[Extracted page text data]
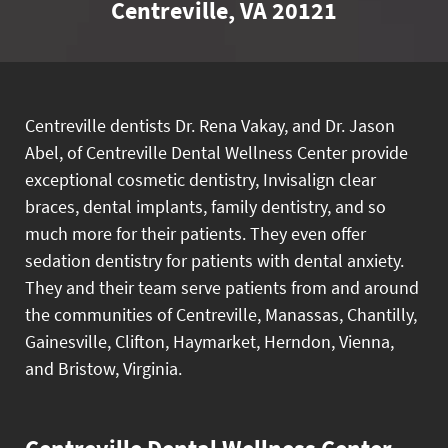
Centreville, VA 20121
Centreville dentists Dr. Rena Vakay, and Dr. Jason
Abel, of Centreville Dental Wellness Center provide
exceptional cosmetic dentistry, Invisalign clear
braces, dental implants, family dentistry, and so
much more for their patients. They even offer
sedation dentistry for patients with dental anxiety.
They and their team serve patients from and around
the communities of Centreville, Manassas, Chantilly,
Gainesville, Clifton, Haymarket, Herndon, Vienna,
and Bristow, Virginia.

▸ **WHAT THE TASK ASKS**:
Make a copy of each line in the records that has the word "dentistry".

▸ **RESPONSE TO THIS TASK**:
exceptional cosmetic dentistry, Invisalign clear
braces, dental implants, family dentistry, and so
sedation dentistry for patients with dental anxiety.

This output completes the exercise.